The true scale of the cosmos is enough to beggar even the greatest mind.
Take a second and consider from your own experiences the vastness of the Earth—its numerous continents, oceans, and nation-states. Over a million Earths can fit into the sun alone and that is to say nothing of the gaping expanse of the solar system out to the Oort Cloud. There are approximately 100 billion stars in the Milky Way, a moderately sized galaxy; there are as many as 2 trillion galaxies in the observable universe.
The immensity of the cosmos is only understood when one fails to understand it. Nonetheless, it is possible to mathematically describe the evolution of the universe as a whole.

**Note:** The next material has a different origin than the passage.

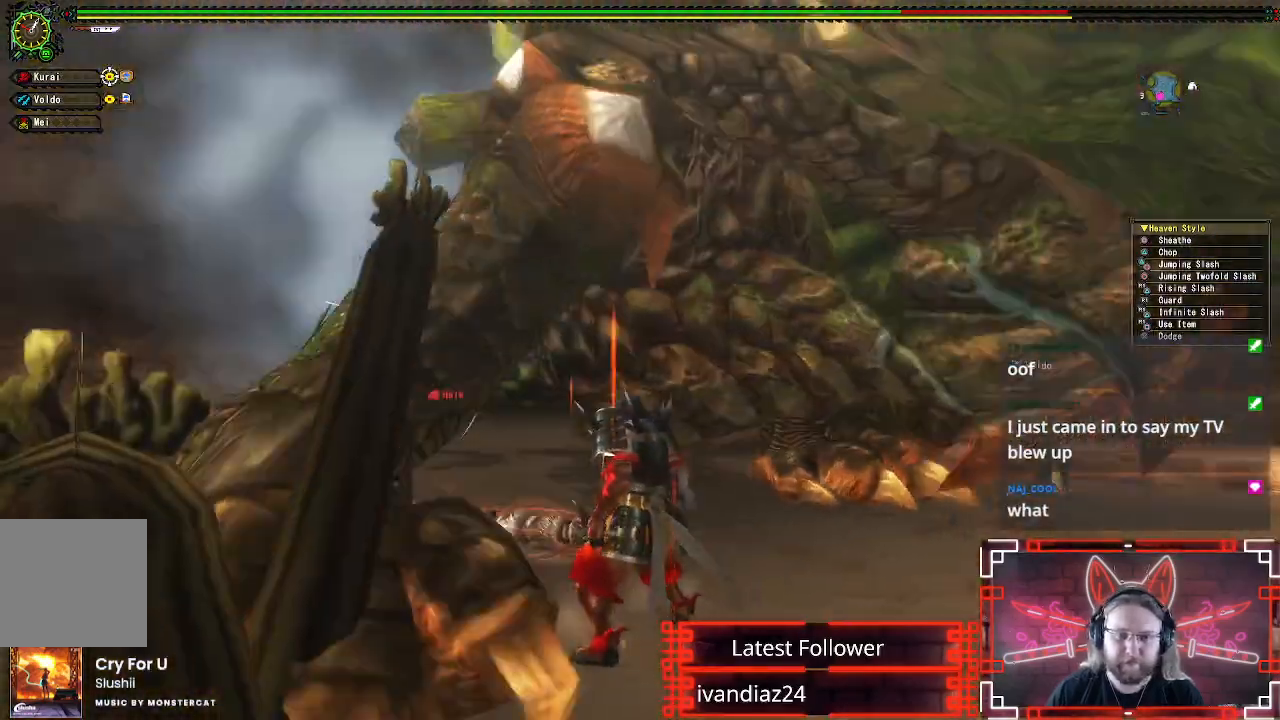
{"buttons": ["A"], "left_stick": "left", "right_stick": "center", "events": [[117, "A", "down"], [183, "A", "up"], [450, "left_stick", "left"], [483, "A", "down"]]}
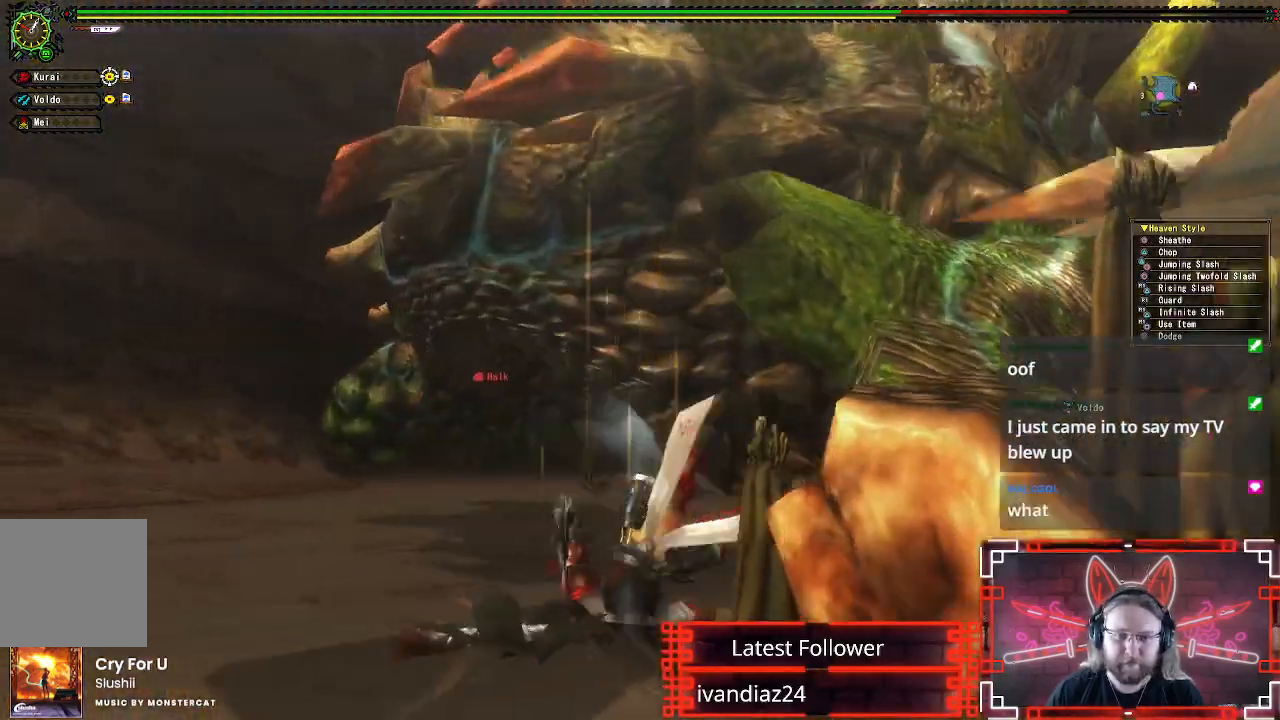
{"buttons": [], "left_stick": "down-left", "right_stick": "right", "events": [[100, "A", "up"], [350, "right_stick", "right"], [483, "left_stick", "down-left"]]}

In 1922 Russian physicist, Alexander Friedmann, published a pioneering paper titled On the Curvature of Space which laid the foundation for modern cosmology.
At a time when the prevailing cosmological models envisioned a static universe, Friedmann introduced an alternative picture: a dynamic spacetime, the fate of which is determined by its matter and energy content.
Competing Cosmological Models
Friedmann's work emerged against the backdrop of Albert Einstein’s and Willem de Sitter’s provisional models of the universe. Both scientists had applied general relativity to cosmology, but with a few conceptual differences. Einstein’s approach proposed a cylindrical geometry where the size of the universe remained constant over time. This required the addition of a cosmological constant, Λ, to counteract gravitational collapse.